My kids have a trampoline. Or, I should say, had one.
I was in San Francisco with the wife and kids for a few days doing some research for an upcoming book, and, while we were away, a particularly fierce storm hit our little town up in the mountains. From what I was told, before the snows came we had wind gusts of about 70 mph. Well, the gales lifted the kids' trampoline and it flew hundreds of feet through the air and landed squarely down on top of a neighbor's new Mitsubishi Eclipse (a car I am not particularly attracted to, which, nevertheless, emits some kind of rage-inducing pheromones that lure avian trampolines).
What did neighbor-man do? Well, first, he tried to obtain my cell phone number from the lady who had been coming around to feed the horses. But she is one tough horse-sitter and refused to have that information extracted.
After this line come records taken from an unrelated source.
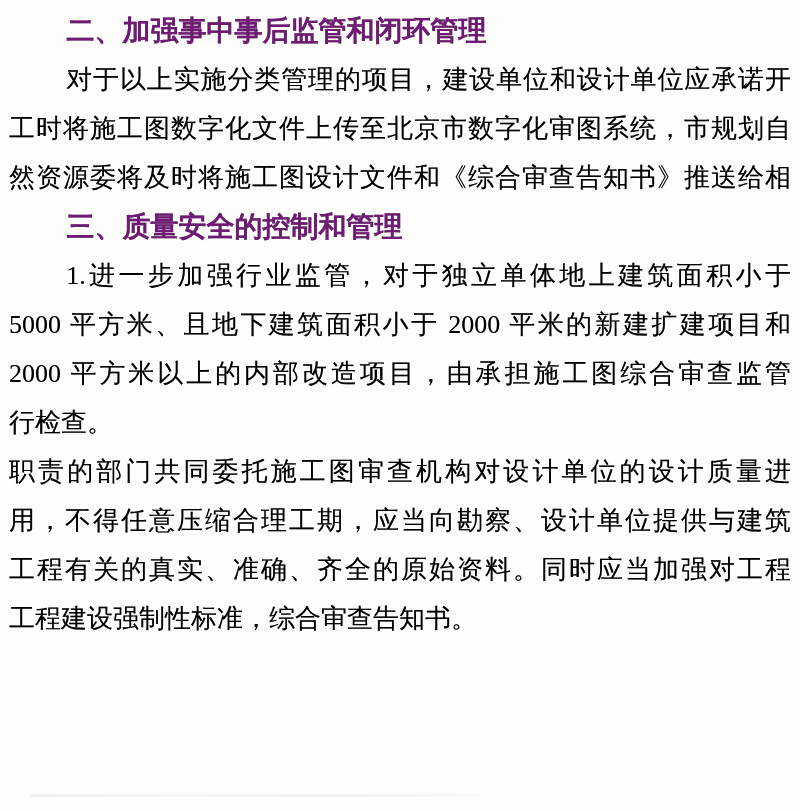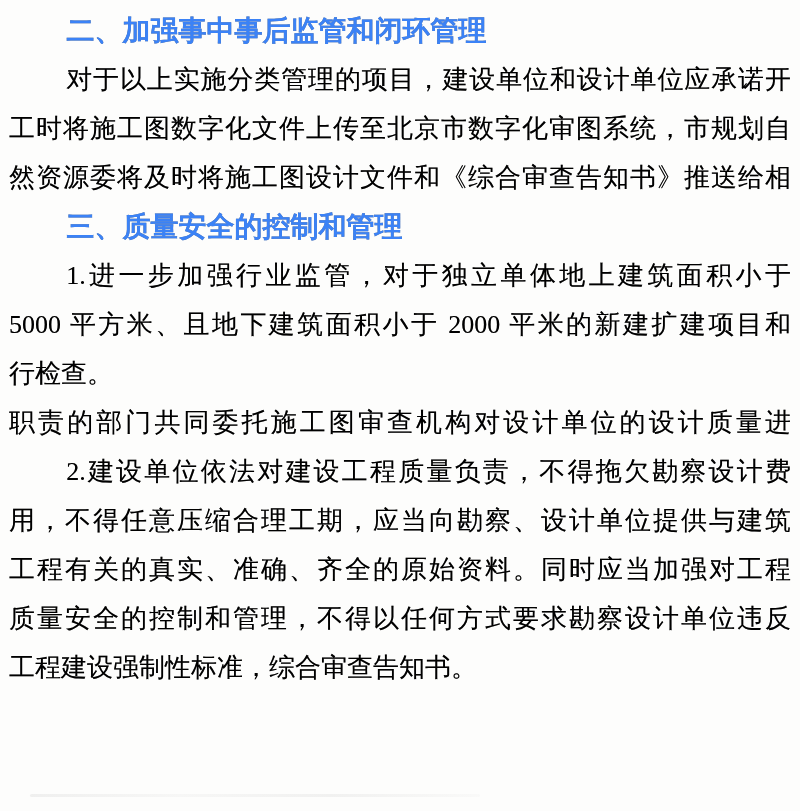--- a/index.html
+++ b/index.html
@@ -39,7 +39,7 @@
     font-weight: 700;
     font-size: 28px;
     line-height: 49px;
-    color: #3b82f6;
+    color: #701a75;
     margin: 0;
     text-indent: 2.05em;
     text-align: left;

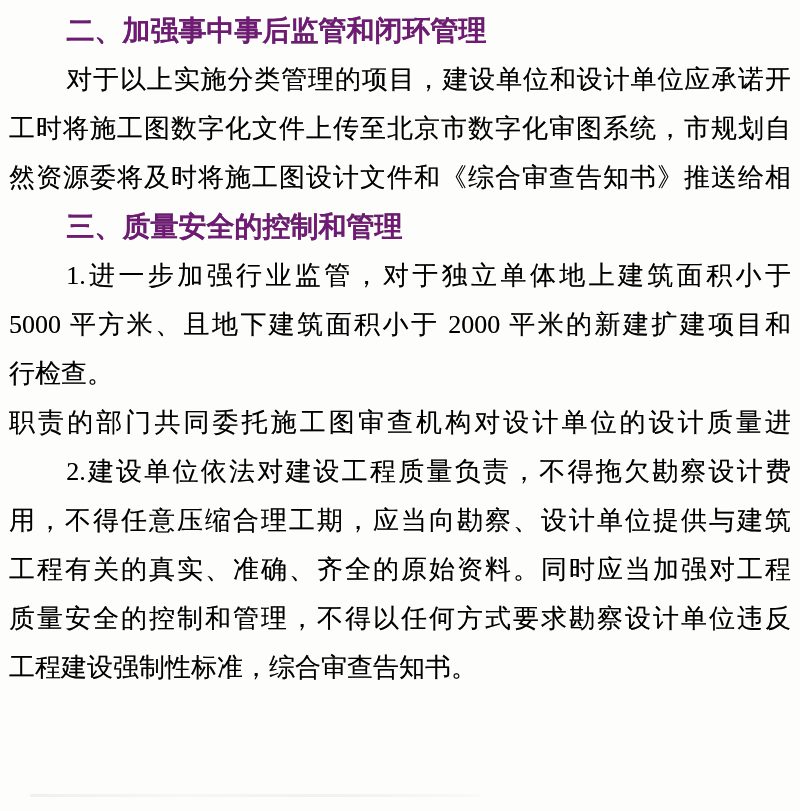--- a/index.html
+++ b/index.html
@@ -71,6 +71,7 @@
 
     <p class="ln indent jl">1.进一步加强行业监管，对于独立单体地上建筑面积小于</p>
     <p class="ln jl">5000 平方米、且地下建筑面积小于 2000 平米的新建扩建项目和</p>
+    <p class="ln jl">2000 平方米以上的内部改造项目，由承担施工图综合审查监管</p>
     <p class="ln end">行检查。</p>
     <p class="ln jl">职责的部门共同委托施工图审查机构对设计单位的设计质量进</p>
 

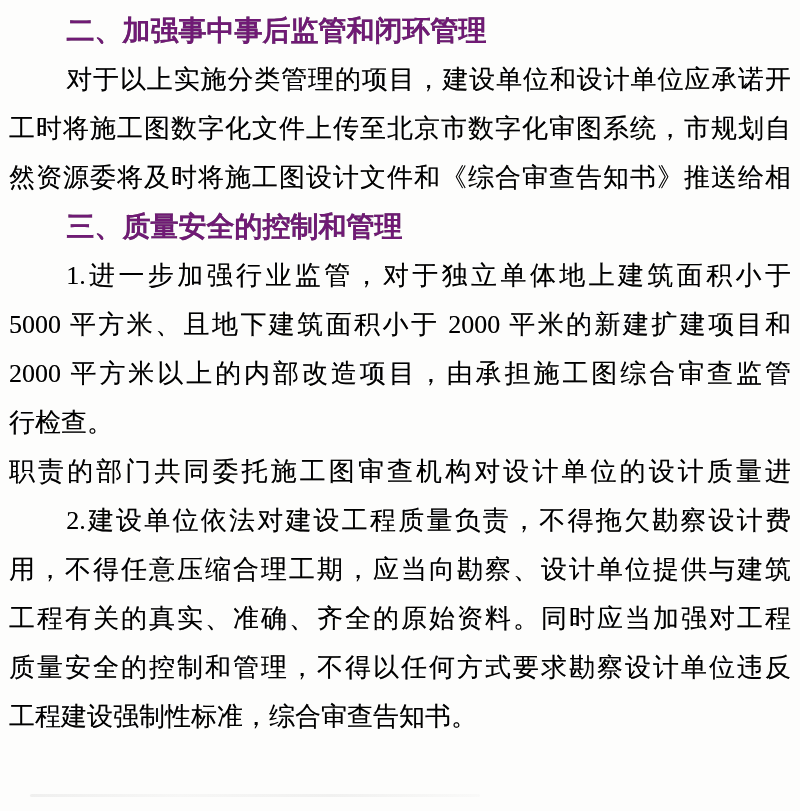--- a/index.html
+++ b/index.html
@@ -75,7 +75,6 @@
     <p class="ln end">行检查。</p>
     <p class="ln jl">职责的部门共同委托施工图审查机构对设计单位的设计质量进</p>
 
-    <p class="ln indent jl">2.建设单位依法对建设工程质量负责，不得拖欠勘察设计费</p>
     <p class="ln jl">用，不得任意压缩合理工期，应当向勘察、设计单位提供与建筑</p>
     <p class="ln jl">工程有关的真实、准确、齐全的原始资料。同时应当加强对工程</p>
     <p class="ln jl">质量安全的控制和管理，不得以任何方式要求勘察设计单位违反</p>

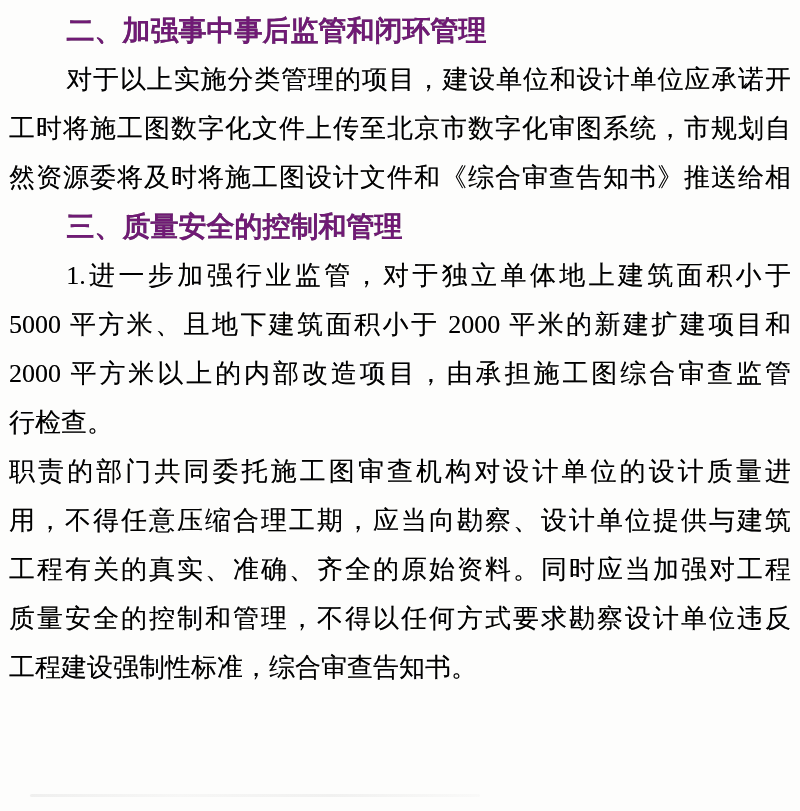--- a/index.html
+++ b/index.html
@@ -77,7 +77,6 @@
 
     <p class="ln jl">用，不得任意压缩合理工期，应当向勘察、设计单位提供与建筑</p>
     <p class="ln jl">工程有关的真实、准确、齐全的原始资料。同时应当加强对工程</p>
-    <p class="ln jl">质量安全的控制和管理，不得以任何方式要求勘察设计单位违反</p>
     <p class="ln end">工程建设强制性标准，综合审查告知书。</p>
 
   </div>

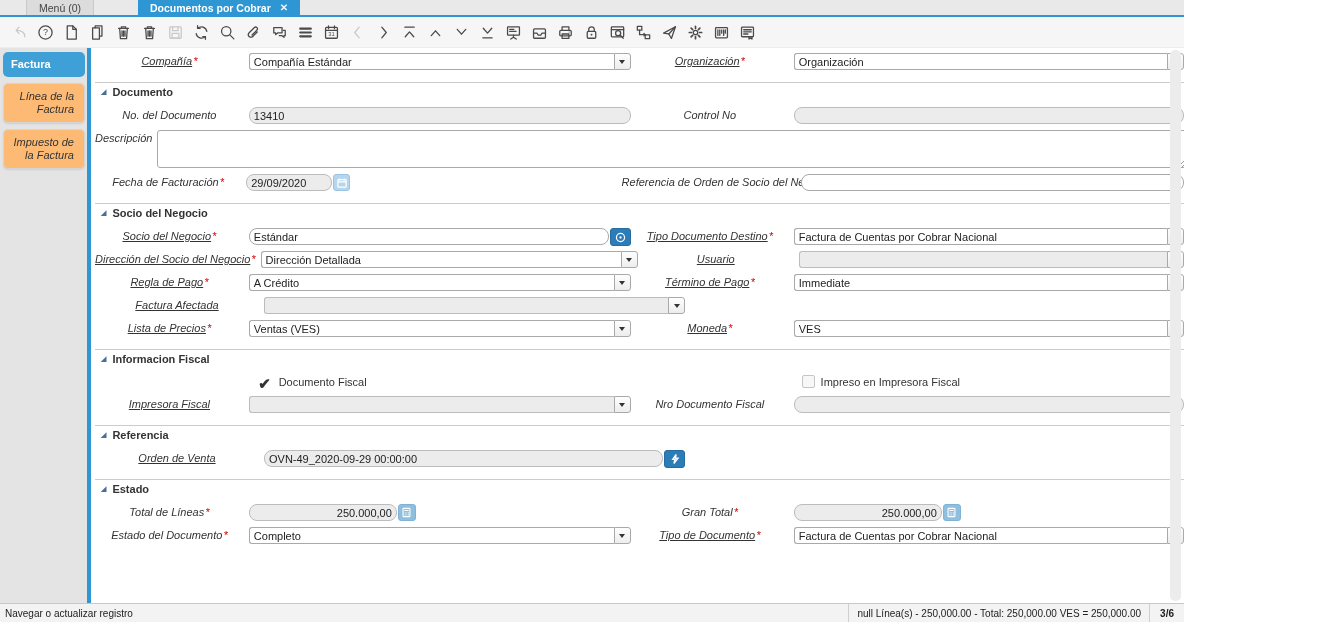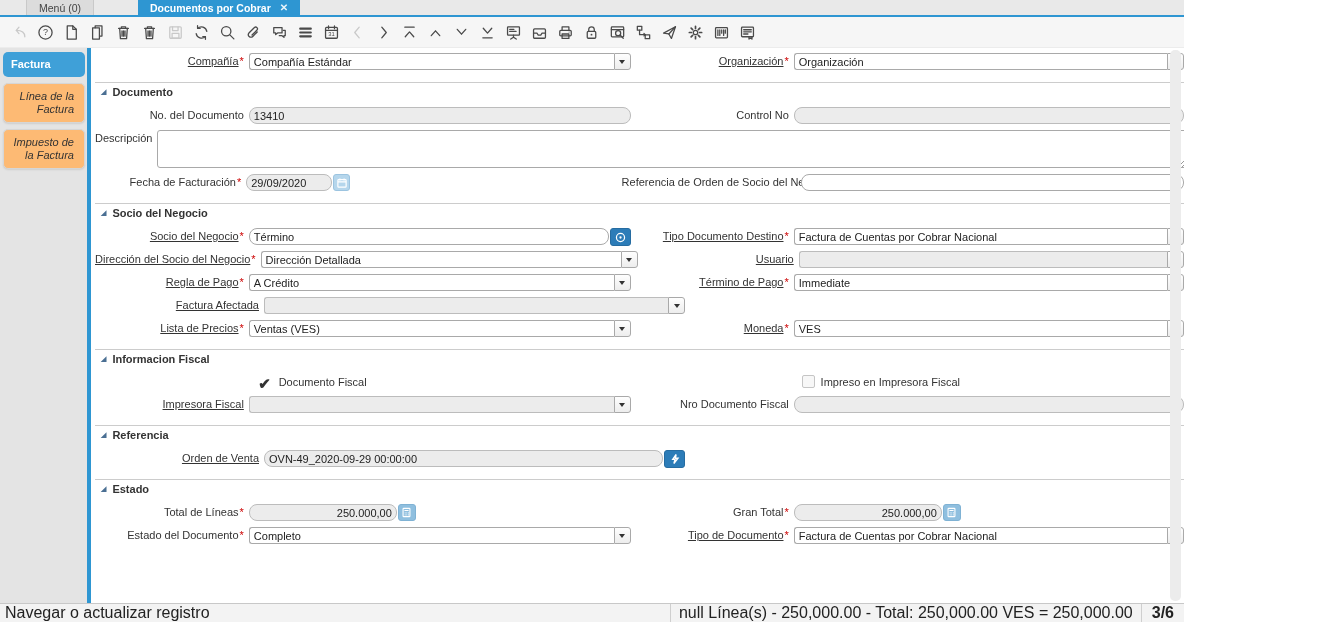--- a/index.html
+++ b/index.html
@@ -32,7 +32,7 @@
   .frow { display:flex; align-items:flex-start; height:17px; margin-bottom:6px; }
   .frow.tall { height:38px; }
   .frow.chkrow { height:16px; }
-  .lbl { width:164px; text-align:right; padding-top:2px; white-space:nowrap; color:#333; }
+  .lbl { width:164px; text-align:center; padding-top:2px; white-space:nowrap; color:#333;font-style:italic; }
   .lbl-r { width:174px; }
   .link { text-decoration:underline; }
   .req { color:#cc0000; margin-left:1px; }

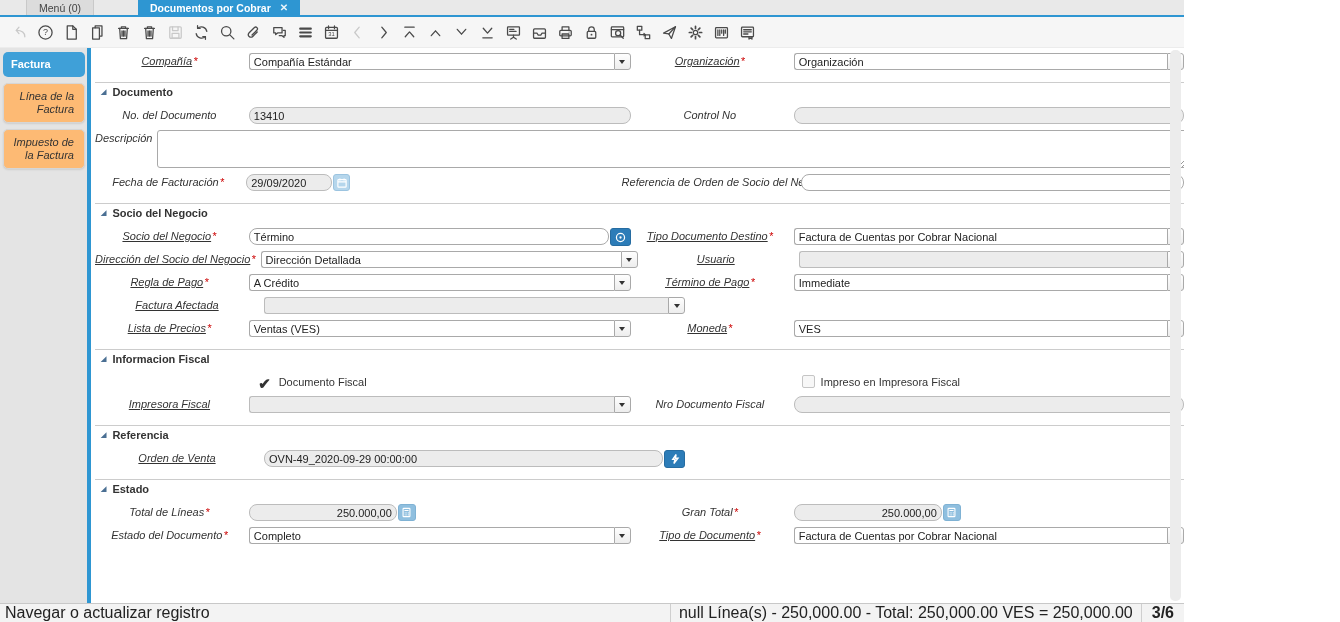--- a/index.html
+++ b/index.html
@@ -365,7 +365,7 @@
       <div class="lbl"><span class="link">Socio del Negocio</span><span class="req">*</span></div>
       <div class="fld-l">
         <div class="tbox">
-            <span>Término</span>
+            <span>Estándar</span>
           </div>
         <div class="bbtn">
           <svg width="13" height="13" viewBox="0 0 16 16" fill="none" stroke="#ffffff" stroke-width="1.5">

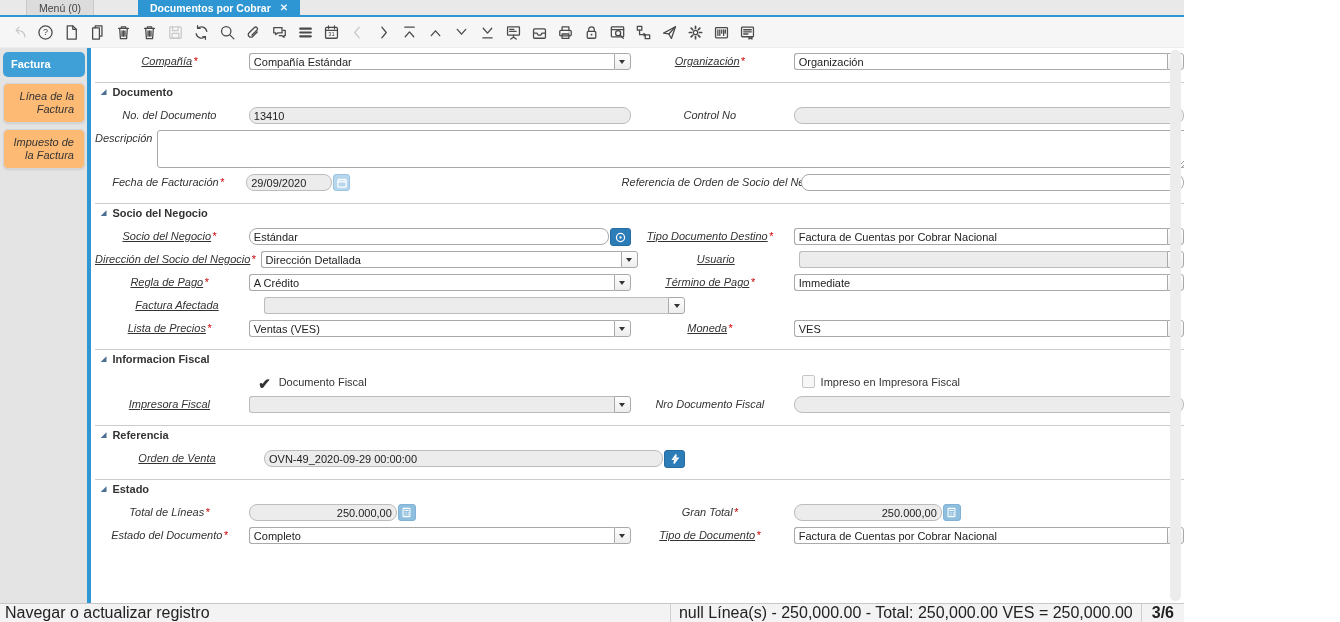--- a/index.html
+++ b/index.html
@@ -64,7 +64,7 @@
   .tri { color:#4a6f93; font-size:7px; margin-right:6px; line-height:10px; }
 
   
-  .statusbar { position:absolute; bottom:0; left:0; right:0; height:19px; background:#f3f3f3; border-top:1px solid #c8c8c8; display:flex; align-items:stretch; font-size:16px; color:#222; }
+  .statusbar { position:absolute; bottom:0; left:0; right:0; height:19px; background:#f3f3f3; border-top:1px solid #c8c8c8; display:flex; align-items:stretch; font-size:10px; color:#222; }
   .sb-left { flex:1; display:flex; align-items:center; padding-left:5px; }
   .sb-summary { display:flex; align-items:center; padding:0 8px; border-left:1px solid #cfcfcf; }
   .sb-page { display:flex; align-items:center; padding:0 10px; border-left:1px solid #cfcfcf; font-weight:bold; }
And, apparently, neighbor-dude had seen the same admonitory Jeff Corwin documentary concerning the dangers of disengaging a copulating trampoline as I had (I think I was drinking whiskey at the time), so he left it on top of the ugly little car until I flew back home. Three days later. He said he wanted to leave it there because he didn't think I'd believe it actually happened.
Belief. That's a funny concept. I believe my insurance company will take care of this. But, then again, I believe in Santa Claus and I believe that in a few months a litter of tiny little convertible-topped hybrids will come gushing from that Mitsubishi's catalytic converter with their little sad headlights turned skyward, asking, "Mommy... where's Daddy?"
My wife and I went out in the snow that night and removed the spent and satisfied trampoline from that tramping trollop of a car.